On this web page you will find the main rules in force for access to State Archive records.
These rules are sorted by archive producer (Federal authorities, courts, tribunals, etc.).
- Legal and regulatory references
- Access conditions are often complex
- Exceptions are not everlasting
- Access requests for scientific research
- Access right and copyright
Specific Access Conditions
- Archives of Federal Public Services
- Archives of courts and tribunals
- Civil registry
- Regional and municipal archives
- Province and district archives
- Archives of (supra-)local institutions
- Archives of businesses, private organisations and individuals
Legal and regulatory references
The rules are phrased in the most succinct and clear manner possible and refer to the legal framework on which they are based (law, decree, etc.). Links are provided where possible in order to enable users to directly consult the legal sources. In some cases, the users may only consult archive documents if they produce a written authorisation issued by the competent authority. In other cases, users must fill in, date and sign a research declaration.

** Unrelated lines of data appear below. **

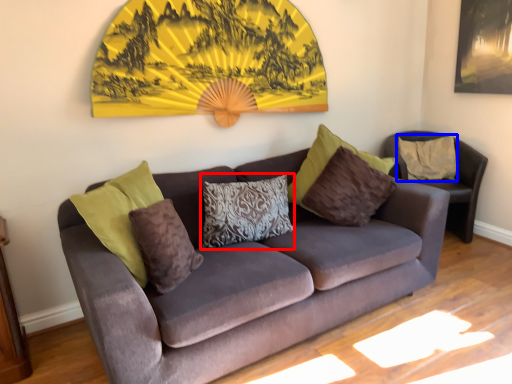
Question: Which object is further to the camera taking this photo, pillow (highlighted by a red box) or pillow (highlighted by a blue box)?

Choices:
 (A) pillow
 (B) pillow

Answer: (B)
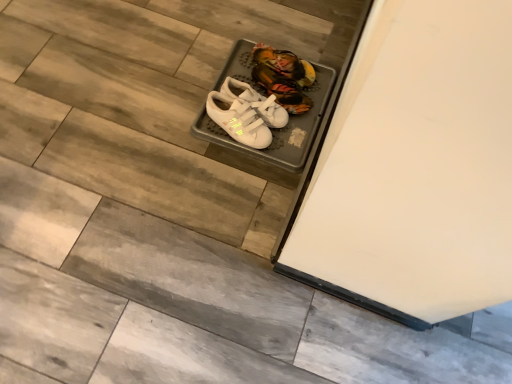
You are a GUI agent. You are given a task and a screenshot of the screen. Output one action in this format:
    pyautogui.click(x=<x>, y=<y>)
    Task: Click on the free space to the left of white velcro sneakers at center, the 3th footwear when ordered from front to back
    
    Given the screenshot: What is the action you would take?
    pyautogui.click(x=233, y=60)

Access conditions are often complex
The rules governing access to archives are often very complex. When examining the legal framework for the consultation of archives in the Regions and Communities, it becomes apparent that each regional entity applies its own legal rules. In principle, all administrative documents are public, with a number of exceptions however. There are two types of exceptions: absolute exceptions that always apply, and relative exceptions, in which the interest of accessing a document is each time pondered against the need to protect it.
Exceptions are not everlasting
The exceptions foreseen in the regional legislation cannot be invoked ad vitam aeternam to refuse the right to access records. It is therefore important for users to know for how long they apply, as non-public records are disclosed and can be accessed once the exceptions expire.
Access requests for scientific research
Researchers from universities, colleges or recognised research institutes may be granted exceptional access to administrative records even if they are still undisclosed and subject to access restrictions.
Access right and copyright
Many issues regarding access rights also pertain to copyrights. It is not true that users cannot access documents that are still protected by certain rights. In principle, copyrights do not infringe on access rights. Users can freely access archives that are public, for example, because access restrictions no longer apply or because the user holds all necessary access rights, in which case access cannot be denied on the basis of applicable copyrights. This applies to photographs, works of art and other documents that are the fruit of creative work. Access to documents subject to copyright indeed remains possible without restriction. While archive services may provide copies of documents they hold, it is the duty of the requesting user to contact any potential copyright owner or collective rights management organisation in order to clarify pertaining rights if the copies in questions are intended for publication. The author or holder of rights may actually be the archive service itself.